*Your goal:*
In the entries that follow, find the line containing "A place is printed" and the line containing "man in floral shirt", then copy exactly everything from the first through the second except the pictures.

*Supplied data:*

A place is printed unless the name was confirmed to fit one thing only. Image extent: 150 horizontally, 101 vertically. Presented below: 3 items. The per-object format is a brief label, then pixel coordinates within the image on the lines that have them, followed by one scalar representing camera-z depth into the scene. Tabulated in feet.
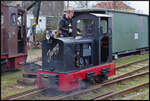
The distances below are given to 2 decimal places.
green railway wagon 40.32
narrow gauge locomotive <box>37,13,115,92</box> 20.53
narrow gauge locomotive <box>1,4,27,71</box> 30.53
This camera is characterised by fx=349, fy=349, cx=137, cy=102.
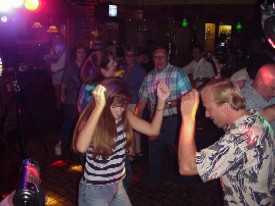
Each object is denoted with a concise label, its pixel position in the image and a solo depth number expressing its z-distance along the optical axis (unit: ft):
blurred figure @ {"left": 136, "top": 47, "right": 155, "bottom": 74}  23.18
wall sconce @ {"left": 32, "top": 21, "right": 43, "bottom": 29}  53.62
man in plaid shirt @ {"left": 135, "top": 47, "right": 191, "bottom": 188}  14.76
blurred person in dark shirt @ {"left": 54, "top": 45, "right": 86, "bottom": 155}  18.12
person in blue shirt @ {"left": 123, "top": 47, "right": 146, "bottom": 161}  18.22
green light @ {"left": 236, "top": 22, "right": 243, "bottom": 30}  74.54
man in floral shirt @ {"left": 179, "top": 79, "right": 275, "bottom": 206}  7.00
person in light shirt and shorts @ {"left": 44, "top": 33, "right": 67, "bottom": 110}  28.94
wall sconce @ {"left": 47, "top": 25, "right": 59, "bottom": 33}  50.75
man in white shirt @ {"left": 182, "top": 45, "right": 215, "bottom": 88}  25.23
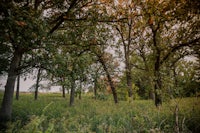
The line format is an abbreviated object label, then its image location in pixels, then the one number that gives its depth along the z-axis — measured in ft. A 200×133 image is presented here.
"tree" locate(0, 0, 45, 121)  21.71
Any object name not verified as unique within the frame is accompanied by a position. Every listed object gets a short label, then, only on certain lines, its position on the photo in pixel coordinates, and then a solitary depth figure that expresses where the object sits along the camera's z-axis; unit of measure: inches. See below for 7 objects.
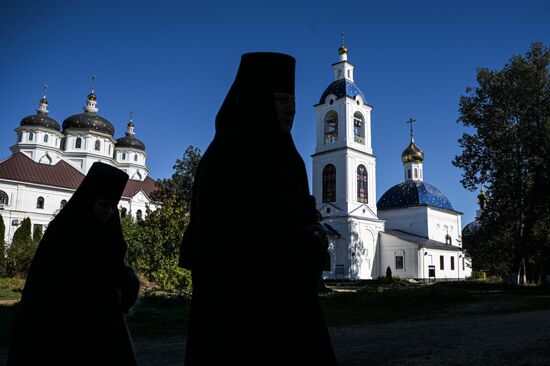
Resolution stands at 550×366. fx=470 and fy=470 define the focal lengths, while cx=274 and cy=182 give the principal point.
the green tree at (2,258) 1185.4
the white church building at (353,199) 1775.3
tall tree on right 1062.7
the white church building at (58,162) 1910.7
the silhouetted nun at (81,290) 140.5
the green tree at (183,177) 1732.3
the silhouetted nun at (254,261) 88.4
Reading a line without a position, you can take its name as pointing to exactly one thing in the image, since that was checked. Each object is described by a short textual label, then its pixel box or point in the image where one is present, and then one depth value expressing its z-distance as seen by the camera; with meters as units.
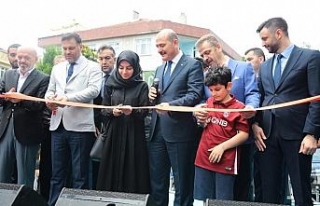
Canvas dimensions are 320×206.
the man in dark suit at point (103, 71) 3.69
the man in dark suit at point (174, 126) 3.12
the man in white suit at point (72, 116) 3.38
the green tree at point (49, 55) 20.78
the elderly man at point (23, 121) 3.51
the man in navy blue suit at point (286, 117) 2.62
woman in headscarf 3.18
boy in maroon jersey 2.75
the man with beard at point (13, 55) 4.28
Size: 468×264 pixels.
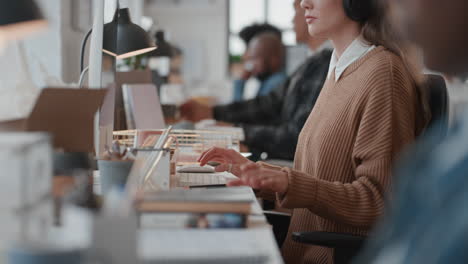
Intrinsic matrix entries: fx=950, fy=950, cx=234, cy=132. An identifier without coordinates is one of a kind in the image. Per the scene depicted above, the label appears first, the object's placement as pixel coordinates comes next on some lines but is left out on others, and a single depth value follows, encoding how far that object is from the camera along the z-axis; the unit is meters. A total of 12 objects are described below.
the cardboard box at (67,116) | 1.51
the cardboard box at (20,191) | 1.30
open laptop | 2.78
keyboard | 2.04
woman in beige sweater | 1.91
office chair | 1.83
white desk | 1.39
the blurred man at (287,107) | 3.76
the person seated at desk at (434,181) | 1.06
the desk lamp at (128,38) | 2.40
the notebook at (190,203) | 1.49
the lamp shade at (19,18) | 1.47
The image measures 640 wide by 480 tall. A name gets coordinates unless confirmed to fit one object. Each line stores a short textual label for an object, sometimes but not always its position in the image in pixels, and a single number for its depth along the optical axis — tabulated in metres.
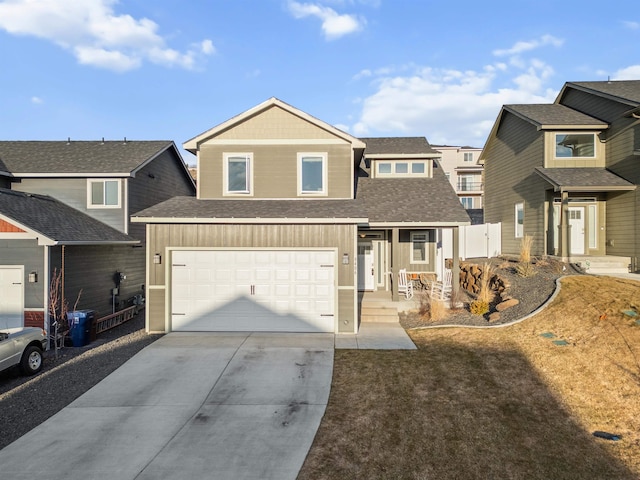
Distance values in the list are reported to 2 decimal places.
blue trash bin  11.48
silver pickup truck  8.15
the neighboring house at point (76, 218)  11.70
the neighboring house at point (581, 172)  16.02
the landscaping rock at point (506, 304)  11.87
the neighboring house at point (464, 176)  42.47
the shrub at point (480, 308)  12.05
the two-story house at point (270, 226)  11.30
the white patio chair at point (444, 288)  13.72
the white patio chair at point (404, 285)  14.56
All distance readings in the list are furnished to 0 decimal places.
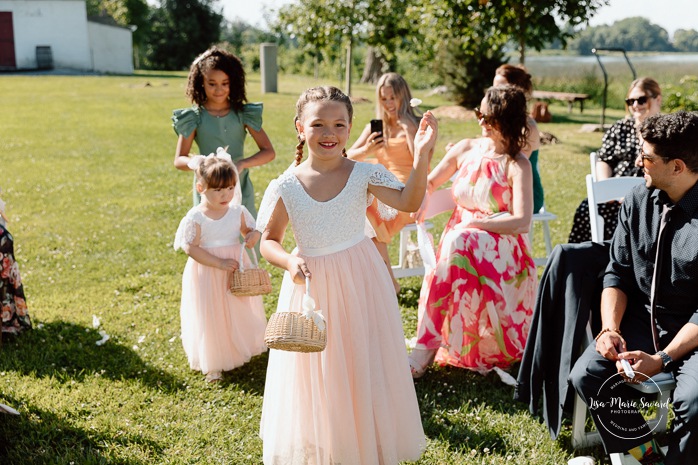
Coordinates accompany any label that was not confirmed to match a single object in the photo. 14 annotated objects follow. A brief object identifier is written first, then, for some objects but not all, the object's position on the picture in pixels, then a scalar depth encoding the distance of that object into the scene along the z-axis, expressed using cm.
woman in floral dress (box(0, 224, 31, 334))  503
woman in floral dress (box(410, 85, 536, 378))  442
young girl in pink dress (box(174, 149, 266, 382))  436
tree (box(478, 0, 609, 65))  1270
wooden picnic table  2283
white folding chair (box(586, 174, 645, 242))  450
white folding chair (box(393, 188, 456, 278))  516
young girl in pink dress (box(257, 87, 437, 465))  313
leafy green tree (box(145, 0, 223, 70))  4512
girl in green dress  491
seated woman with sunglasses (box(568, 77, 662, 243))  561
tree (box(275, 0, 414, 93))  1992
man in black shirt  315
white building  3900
---
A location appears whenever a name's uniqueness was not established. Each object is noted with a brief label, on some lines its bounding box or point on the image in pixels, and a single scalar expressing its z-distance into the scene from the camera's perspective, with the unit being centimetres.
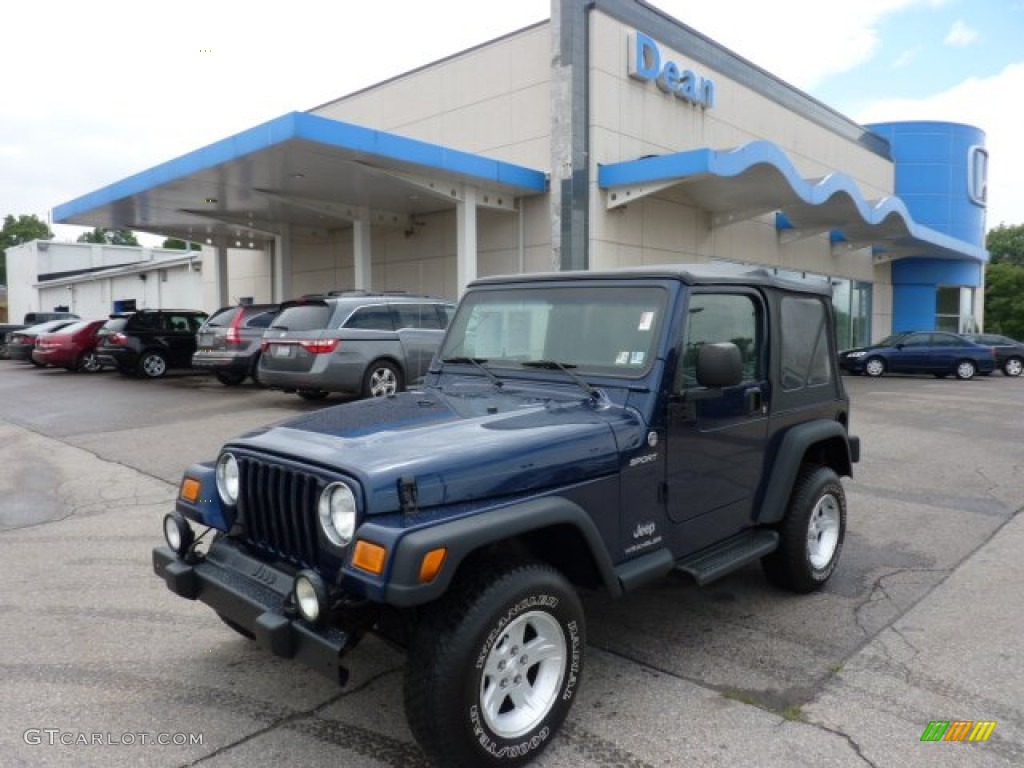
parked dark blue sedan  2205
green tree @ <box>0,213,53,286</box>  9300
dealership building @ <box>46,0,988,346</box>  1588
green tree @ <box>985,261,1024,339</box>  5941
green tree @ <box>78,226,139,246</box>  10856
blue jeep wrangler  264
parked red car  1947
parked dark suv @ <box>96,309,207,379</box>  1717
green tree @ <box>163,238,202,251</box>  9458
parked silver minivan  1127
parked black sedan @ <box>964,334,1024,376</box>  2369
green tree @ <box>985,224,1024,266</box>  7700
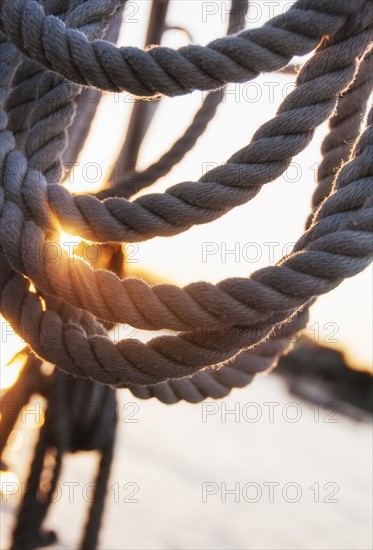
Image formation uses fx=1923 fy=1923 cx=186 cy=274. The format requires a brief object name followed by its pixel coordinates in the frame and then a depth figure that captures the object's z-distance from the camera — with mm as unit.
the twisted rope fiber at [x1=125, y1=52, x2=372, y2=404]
...
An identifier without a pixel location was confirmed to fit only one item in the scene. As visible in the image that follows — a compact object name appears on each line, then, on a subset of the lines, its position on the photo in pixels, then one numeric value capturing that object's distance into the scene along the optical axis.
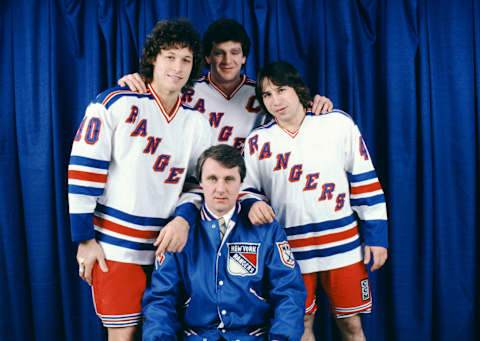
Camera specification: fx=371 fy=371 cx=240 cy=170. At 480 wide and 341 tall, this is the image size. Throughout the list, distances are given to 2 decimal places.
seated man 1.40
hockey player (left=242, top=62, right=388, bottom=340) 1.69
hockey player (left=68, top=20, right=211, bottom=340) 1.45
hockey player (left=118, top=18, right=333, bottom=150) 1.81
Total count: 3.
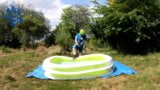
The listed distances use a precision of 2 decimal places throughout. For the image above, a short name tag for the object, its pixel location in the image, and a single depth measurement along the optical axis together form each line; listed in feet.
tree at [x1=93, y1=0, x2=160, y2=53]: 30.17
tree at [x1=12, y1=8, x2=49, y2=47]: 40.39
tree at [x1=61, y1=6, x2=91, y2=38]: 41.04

*Exercise answer:*
A place is printed unless the name was confirmed to fit one thing only. Image extent: 150 horizontally, 101 vertically. Presented below: 3 items. The per-object format is a brief label, then pixel coordinates within the image on the lines that have them, followed by one scalar representing camera-z depth into the scene. Tabulated in feet.
The distances below are given to 2 decimal places.
green railway wagon 40.32
narrow gauge locomotive <box>37,13,115,92</box> 20.53
narrow gauge locomotive <box>1,4,27,71</box> 30.53
This camera is characterised by fx=349, fy=349, cx=137, cy=102.
Each object is denoted with a concise label, its pixel position in the image and a solo depth number expressing its z-distance along the optical axis (unit: ft):
blurred figure @ {"left": 136, "top": 47, "right": 155, "bottom": 74}  23.18
wall sconce @ {"left": 32, "top": 21, "right": 43, "bottom": 29}  53.62
man in plaid shirt @ {"left": 135, "top": 47, "right": 191, "bottom": 188}  14.76
blurred person in dark shirt @ {"left": 54, "top": 45, "right": 86, "bottom": 155}  18.12
person in blue shirt @ {"left": 123, "top": 47, "right": 146, "bottom": 161}  18.22
green light @ {"left": 236, "top": 22, "right": 243, "bottom": 30}  74.54
man in floral shirt @ {"left": 179, "top": 79, "right": 275, "bottom": 206}  7.00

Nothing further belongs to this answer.